In this slide, we will use an example from fMRI (e.g., brain scans) data to show activation in various regions of the brain. Don’t worry, you don’t need to actually understand how brains work to follow along with this example, but we did want to show how all of these examples are just stand-ins for basically anything you want to compute (assuming it’s in a CSV). Note that this dataset has a special value called NaN in it that we will talk more about in the next module!

import pandas as pd

df = pd.read_csv('fmri.csv')
print(df)

Sorting#

Another very common operation in pandas needs you to sort the data.
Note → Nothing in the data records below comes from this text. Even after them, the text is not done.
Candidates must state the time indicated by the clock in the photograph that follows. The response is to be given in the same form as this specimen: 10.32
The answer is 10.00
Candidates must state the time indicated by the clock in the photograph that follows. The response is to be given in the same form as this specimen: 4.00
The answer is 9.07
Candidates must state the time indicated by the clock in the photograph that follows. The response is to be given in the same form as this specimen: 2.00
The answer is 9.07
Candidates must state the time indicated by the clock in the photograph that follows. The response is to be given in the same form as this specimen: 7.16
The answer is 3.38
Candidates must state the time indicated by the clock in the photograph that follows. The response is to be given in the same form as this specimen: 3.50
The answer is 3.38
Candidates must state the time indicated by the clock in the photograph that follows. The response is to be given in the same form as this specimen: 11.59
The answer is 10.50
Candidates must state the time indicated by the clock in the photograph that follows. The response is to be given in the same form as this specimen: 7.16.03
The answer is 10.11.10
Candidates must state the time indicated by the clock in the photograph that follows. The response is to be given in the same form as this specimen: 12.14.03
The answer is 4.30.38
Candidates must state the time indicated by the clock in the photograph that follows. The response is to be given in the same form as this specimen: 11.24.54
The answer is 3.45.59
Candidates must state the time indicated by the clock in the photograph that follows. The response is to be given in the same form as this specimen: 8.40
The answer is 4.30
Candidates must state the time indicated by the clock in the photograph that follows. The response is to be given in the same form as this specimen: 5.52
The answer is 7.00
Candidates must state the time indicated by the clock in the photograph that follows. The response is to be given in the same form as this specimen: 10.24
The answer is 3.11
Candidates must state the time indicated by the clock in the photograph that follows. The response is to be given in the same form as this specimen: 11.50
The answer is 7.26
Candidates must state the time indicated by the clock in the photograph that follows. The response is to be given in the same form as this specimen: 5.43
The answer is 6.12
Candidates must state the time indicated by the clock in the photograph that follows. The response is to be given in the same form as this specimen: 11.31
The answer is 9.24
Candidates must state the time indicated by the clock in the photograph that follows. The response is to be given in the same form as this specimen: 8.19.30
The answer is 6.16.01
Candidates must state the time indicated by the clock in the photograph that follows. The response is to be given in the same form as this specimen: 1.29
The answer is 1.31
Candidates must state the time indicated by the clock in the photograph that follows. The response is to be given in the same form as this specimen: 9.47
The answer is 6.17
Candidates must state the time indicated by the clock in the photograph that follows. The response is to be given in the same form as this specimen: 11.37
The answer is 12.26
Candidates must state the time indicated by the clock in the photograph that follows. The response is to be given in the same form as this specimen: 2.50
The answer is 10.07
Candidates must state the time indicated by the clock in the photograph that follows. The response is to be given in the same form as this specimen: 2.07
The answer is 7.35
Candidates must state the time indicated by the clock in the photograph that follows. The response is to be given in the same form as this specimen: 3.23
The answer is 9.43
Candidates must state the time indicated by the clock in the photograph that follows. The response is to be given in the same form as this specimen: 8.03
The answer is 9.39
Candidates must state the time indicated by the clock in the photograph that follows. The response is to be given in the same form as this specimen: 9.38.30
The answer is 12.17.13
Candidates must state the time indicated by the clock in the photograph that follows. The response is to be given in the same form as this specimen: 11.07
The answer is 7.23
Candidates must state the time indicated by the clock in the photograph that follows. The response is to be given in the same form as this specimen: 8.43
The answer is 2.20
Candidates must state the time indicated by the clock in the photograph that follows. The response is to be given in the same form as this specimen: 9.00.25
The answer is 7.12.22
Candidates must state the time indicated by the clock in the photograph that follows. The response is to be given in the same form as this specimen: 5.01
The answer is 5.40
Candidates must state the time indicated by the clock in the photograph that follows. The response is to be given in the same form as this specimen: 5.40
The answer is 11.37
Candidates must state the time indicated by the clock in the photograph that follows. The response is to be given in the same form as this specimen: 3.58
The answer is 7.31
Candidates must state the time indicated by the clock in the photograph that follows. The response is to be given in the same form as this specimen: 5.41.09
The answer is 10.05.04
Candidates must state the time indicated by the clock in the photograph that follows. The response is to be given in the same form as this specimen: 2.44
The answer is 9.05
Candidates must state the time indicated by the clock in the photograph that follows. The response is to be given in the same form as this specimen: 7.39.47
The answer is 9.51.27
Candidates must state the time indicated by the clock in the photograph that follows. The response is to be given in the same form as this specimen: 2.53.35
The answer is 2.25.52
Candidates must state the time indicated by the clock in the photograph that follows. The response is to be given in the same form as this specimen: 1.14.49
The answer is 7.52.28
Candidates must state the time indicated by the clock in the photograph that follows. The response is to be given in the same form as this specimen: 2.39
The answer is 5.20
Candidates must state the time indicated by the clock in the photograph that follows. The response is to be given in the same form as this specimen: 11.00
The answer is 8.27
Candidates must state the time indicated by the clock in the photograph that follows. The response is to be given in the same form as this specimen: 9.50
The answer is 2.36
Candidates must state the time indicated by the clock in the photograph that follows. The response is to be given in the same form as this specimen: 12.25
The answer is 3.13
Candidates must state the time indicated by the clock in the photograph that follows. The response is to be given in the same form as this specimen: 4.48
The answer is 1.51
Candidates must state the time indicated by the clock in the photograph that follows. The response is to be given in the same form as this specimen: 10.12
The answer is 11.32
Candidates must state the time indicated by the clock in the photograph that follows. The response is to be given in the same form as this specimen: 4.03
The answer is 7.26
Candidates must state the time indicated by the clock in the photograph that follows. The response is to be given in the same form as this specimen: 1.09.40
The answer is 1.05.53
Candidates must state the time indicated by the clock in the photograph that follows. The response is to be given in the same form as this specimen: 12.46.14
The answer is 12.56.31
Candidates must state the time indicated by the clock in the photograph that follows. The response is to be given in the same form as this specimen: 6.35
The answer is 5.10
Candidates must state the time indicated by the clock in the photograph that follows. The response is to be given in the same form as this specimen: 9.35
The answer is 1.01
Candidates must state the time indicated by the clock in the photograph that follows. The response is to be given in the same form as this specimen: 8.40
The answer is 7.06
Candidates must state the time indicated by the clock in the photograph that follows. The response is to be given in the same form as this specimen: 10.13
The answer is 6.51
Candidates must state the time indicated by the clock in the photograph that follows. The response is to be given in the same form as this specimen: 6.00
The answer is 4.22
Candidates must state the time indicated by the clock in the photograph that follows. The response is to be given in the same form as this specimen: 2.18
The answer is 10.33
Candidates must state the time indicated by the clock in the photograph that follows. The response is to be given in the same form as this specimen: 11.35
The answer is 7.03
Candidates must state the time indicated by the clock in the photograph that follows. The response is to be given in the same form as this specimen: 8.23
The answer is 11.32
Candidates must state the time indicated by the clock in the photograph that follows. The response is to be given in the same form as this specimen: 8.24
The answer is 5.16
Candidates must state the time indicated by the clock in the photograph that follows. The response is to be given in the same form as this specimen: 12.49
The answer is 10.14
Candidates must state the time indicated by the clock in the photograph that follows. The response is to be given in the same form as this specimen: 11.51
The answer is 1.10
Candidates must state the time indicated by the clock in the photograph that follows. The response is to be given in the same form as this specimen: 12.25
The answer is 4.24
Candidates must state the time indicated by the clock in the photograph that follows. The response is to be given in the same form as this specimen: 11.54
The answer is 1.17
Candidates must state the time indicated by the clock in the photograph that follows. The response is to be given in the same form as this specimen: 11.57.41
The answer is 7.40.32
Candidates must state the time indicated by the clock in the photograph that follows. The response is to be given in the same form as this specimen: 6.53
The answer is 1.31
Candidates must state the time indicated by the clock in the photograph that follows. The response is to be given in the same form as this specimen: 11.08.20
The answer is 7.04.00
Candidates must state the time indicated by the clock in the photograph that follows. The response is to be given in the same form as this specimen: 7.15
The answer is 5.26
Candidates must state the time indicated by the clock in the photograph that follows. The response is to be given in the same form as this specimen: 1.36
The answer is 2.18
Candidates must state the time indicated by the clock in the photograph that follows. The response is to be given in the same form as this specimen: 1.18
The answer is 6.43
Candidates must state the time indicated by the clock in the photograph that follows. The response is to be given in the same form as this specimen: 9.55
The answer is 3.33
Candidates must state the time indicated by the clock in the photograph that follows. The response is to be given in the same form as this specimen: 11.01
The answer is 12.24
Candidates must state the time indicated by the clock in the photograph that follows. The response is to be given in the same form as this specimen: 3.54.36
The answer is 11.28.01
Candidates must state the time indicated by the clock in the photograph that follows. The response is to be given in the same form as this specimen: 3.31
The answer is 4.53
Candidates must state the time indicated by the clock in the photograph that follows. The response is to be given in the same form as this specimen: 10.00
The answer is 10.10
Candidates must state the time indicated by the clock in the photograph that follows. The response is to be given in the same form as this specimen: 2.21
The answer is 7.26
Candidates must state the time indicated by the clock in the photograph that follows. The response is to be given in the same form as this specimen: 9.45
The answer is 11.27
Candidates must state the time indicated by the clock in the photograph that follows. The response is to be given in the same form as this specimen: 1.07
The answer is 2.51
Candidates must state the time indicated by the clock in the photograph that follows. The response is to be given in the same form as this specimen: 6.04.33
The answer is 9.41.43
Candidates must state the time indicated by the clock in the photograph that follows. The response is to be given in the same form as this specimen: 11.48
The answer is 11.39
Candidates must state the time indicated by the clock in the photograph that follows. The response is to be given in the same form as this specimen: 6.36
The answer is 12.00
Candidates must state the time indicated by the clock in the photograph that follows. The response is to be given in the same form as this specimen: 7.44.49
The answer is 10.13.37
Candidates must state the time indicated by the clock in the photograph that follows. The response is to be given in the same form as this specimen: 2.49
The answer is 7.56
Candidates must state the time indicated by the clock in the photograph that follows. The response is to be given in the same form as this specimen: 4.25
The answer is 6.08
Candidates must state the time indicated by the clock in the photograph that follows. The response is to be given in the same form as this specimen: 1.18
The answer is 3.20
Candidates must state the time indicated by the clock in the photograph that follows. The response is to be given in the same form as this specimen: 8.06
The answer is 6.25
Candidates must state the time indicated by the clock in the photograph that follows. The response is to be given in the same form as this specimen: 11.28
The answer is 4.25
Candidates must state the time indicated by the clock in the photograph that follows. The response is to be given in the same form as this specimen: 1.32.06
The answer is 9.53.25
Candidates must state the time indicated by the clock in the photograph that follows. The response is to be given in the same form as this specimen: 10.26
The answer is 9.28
This could either be for presentation reasons or you might be interested in finding the “top 10” rows based on some criteria. pandas makes sorting really easy!

import pandas as pd

df = pd.read_csv('fmri.csv')

print(df.sort_values('signal'))

Notice that this prints out all the data where the rows sorted by 'signal' . Notice that the index of each row stays the same meaning the index is no longer in sorted-order!

Warning

Like in the last slide df.sort_values('signal') does not actually sort df ! It returns a new DataFrame where all the rows are sorted by 'signal' .


If you want to keep the sorting, you need to save the result in a variable (i.e. `df = df.sort_values('signal')` )

Top-k#

Instead of actually sorting the data, you might want to find the 10 highest signals in the data. pandas also provides a way to do this with the nlargest function.

import pandas as pd

df = pd.read_csv('fmri.csv')

# Returns a new DataFrame with the 10 rows with the largest `signal`.
print(df.nlargest(10, 'signal'))